Tuesday, October 19, 2010

Rant #356: America's Mom Says Goodbye





Barbara Billingsley died over the weekend. She was in her 90s.

To the baby boomer generation, Billingsley was certainly America's mom. Her role of June Cleaver on "Leave It To Beaver" defined what the ideal mother was in the late 1950s: quiet, demure, understanding ... and doing it all wearing pearls.

She was the quintessential mom. Sure it was nothing more than a fantasy, but that role really defined 1950s motherhood, or perhaps defined how it should be in our fantasies.

Everyone who is a mother, or, for that matter, is a father, knows that the June Cleaver character was just that, a character.

No mother, and for that matter, no father, could be as perfect as June and Ward Cleaver.

It's funny, but what made that show as great as it was were the imperfections of its title character, Theodore "Beaver" Cleaver. Next to brother Wally (Tony Dow), Beaver (Jerry Mathers) was imperfect. Wally was the good-looking football hero type, Beaver was the wannabe.

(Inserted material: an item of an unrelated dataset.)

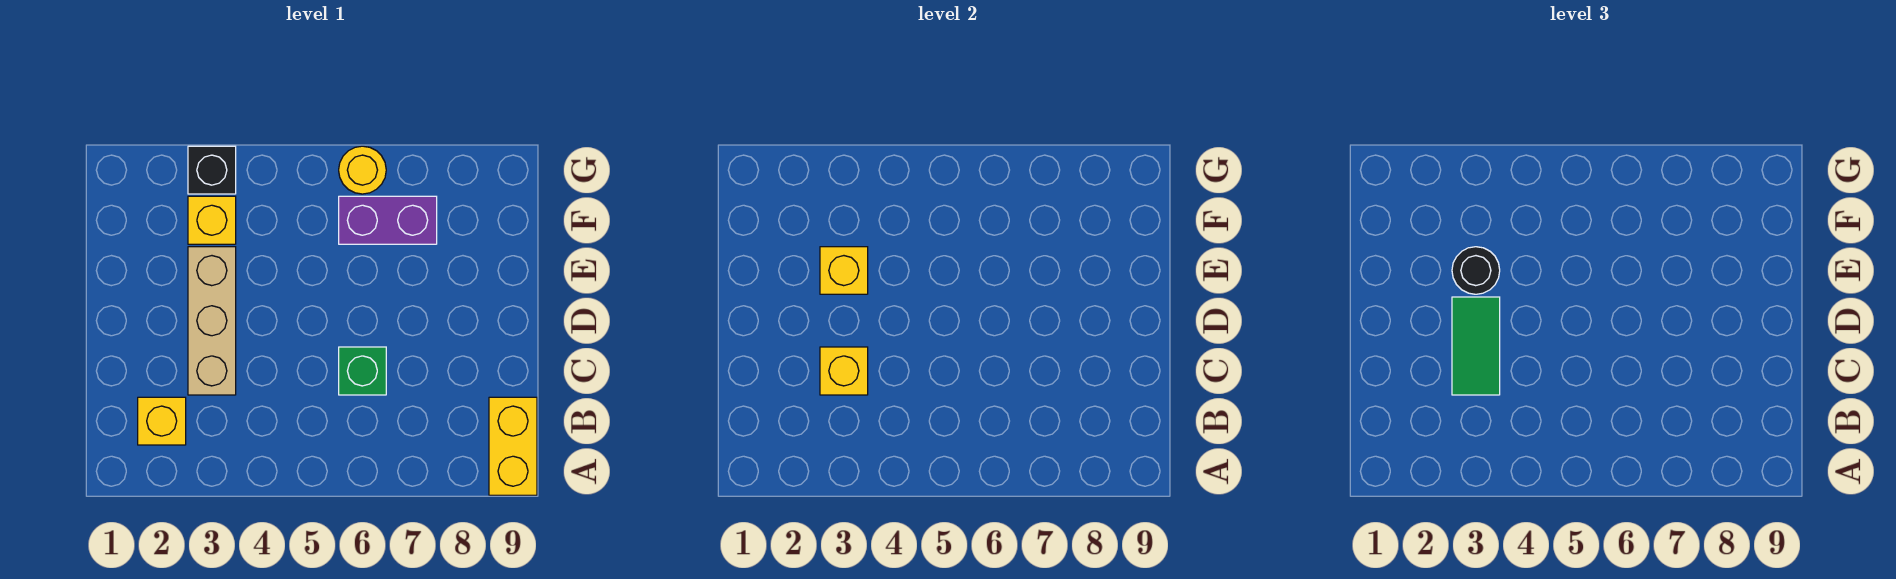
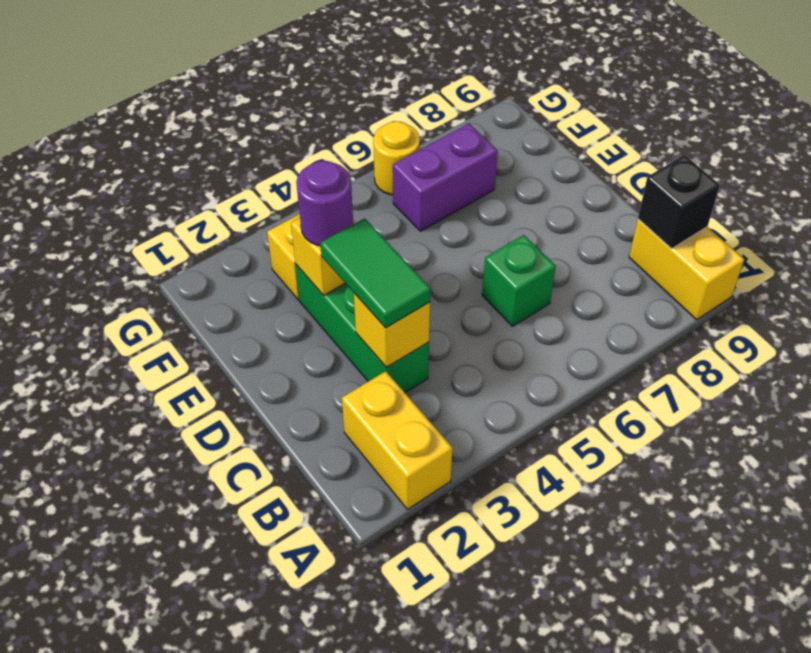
yellow 1x1 brick [138,397,186,445] -> yellow 1x2 brick [342,371,452,509]
tan 1x3 brick [188,247,236,395] -> green 1x3 brick [296,265,429,393]
black 1x1 round brick [1452,247,1500,294] -> purple 1x1 round brick [296,161,353,246]
black 1x1 brick [188,146,236,194] -> black 1x1 brick moved to [638,155,720,249]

In fact, the reason little Teddy was called Beaver was because Wally, as the story goes, couldn't pronounce Theodore as a young child, and it came out Beaver.

Only on TV, huh?

While Ward was the stern, but understanding, leader of the Cleaver clan, June was its rock-solid foundation. Sure, she rarely became that angry where she would yell, but even without yelling, when Wally and the Beav did things wrong, her glance was enough to make the boys reconsider what they did.

And she did it all wearing pearls.

Ward, played by Hugh Beaumont, was a minister in real life, a religious man who insisted that religious values be the focus of the show, but smartly, he didn't want these values to be smacked on the head of the viewer. He wanted those values to come out in the storylines, and even though they were subtle, the values of brotherhood, understanding, and forgiveness all were discussed in the show's episodes.

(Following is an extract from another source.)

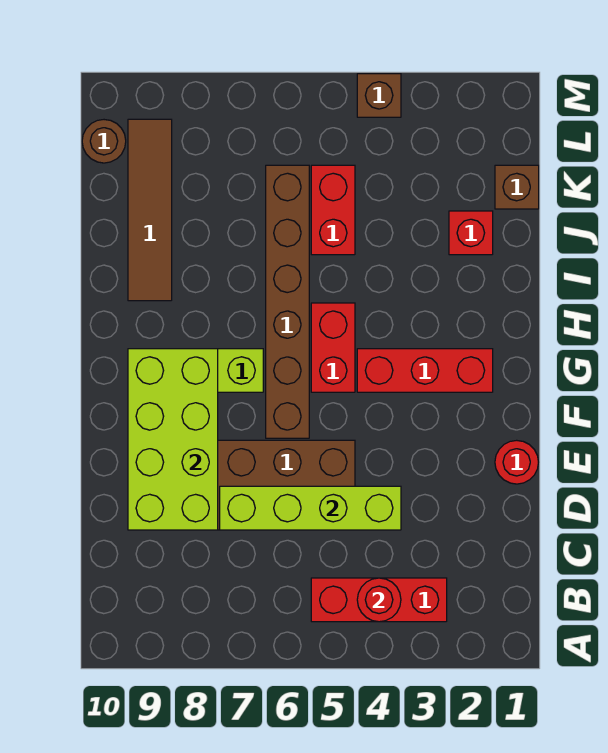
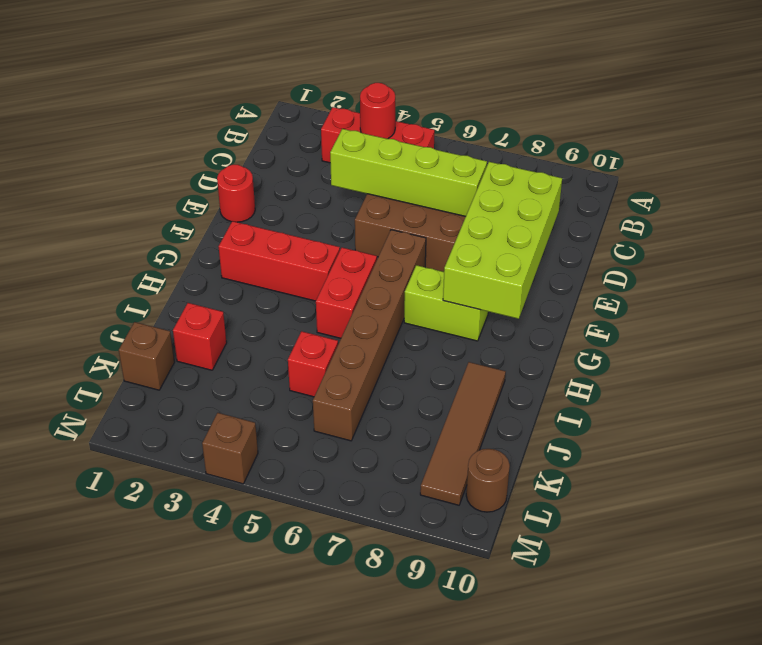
red 1x2 brick [311,165,355,255] -> red 1x1 brick [288,331,338,397]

These aren't necessarily religious values, per se, but they are values that we all can live by. And the show dealt with those themes and many others during its run.

Looking back, June Cleaver was something of a minor, but highly necessary, character in the show. The kids needed a mom, Ward needed a wife (this was before "My Three Sons" changed the whole sitcom landscape), and the kids needed both of them to present a strong nuclear family.

But Billingsley made her June Cleaver character unforgettable. When people praise the 1950s--or deride it--the June Cleaver character invariably comes up, both positively and negatively.

And that was the strength of the character. Sure, everyone knew she wasn't real, but everyone saw their own mother in her portrayal, or at least what they perhaps wanted their mother to be.

And you can credit Billingsley with that. She knew what she wanted to do with the character, and did it.

R.I.P., Barbara, you enriched our lives forever.